> What you are asked to do: Return verbatim the run of lines that opens with the line holding "(30 950 EUR bruttó)" and closes with the last line of the records.
- Opening Delimiter -
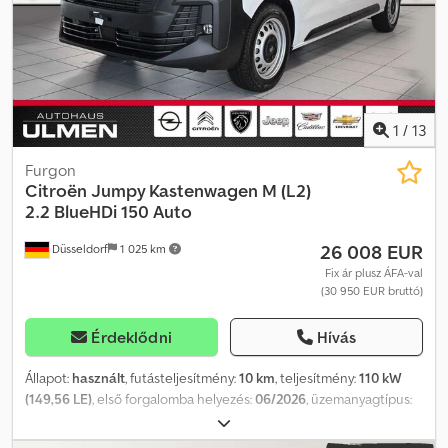
3100 kg Funkcionalitás Rakfelület magassága: 65 cm Karbantartás
gumiabroncs futófelület-mélysége: 6 mm Hátsó tengely: bal oldali
APK (műszaki vizsga): érvényes 2027.01-ig Állapot Általános állapot:
gumiabroncs futófelület-mélysége: 9 mm; jobb oldali gumiabroncs
átlagos Műszaki állapot: átlagos Külső állapot: átlagos Károk:
futófelület-mélysége: 9 mm Súlyok Dwedpfx Aozrny Hjbzsa Üres
nincsenek Kulcsok száma: 1 Pénzügyi információk Lízingdíja: 194
súly: 1662 kg Megengedett hasznos teher: 1033 kg Össztömeg:
euró havonta (kisteherautó, 72 hónap); további információkért és
2695 kg Állapot Sérülések: nincsenek Pénzügyi információk
feltételekért kérjük, érdeklődjön!
ÁFA/különadó: ÁFA levonható
1
/
13
Furgon
Citroën
Jumpy Kastenwagen M (L2)
2.2 BlueHDi 150 Auto
26 008 EUR
Düsseldorf
1 025 km
Fix ár plusz ÁFA-val
(30 950 EUR bruttó)
Érdeklődni
Hívás
Állapot:
használt
, futásteljesítmény:
10 km
, teljesítmény:
110 kW
(149,56 LE)
, első forgalomba helyezés:
06/2026
, üzemanyagtípus:
dízel
, szín:
fehér
, hajtástípus:
automata
, ülések száma:
3
,
Felszereltség:
ABS, elektronikus stabilitásprogram (ESP),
- Closing Delimiter -
> Completed task:
(30 950 EUR bruttó)
Érdeklődni
Hívás
Állapot:
használt
, futásteljesítmény:
10 km
, teljesítmény:
110 kW
(149,56 LE)
, első forgalomba helyezés:
06/2026
, üzemanyagtípus:
dízel
, szín:
fehér
, hajtástípus:
automata
, ülések száma:
3
,
Felszereltség:
ABS, elektronikus stabilitásprogram (ESP),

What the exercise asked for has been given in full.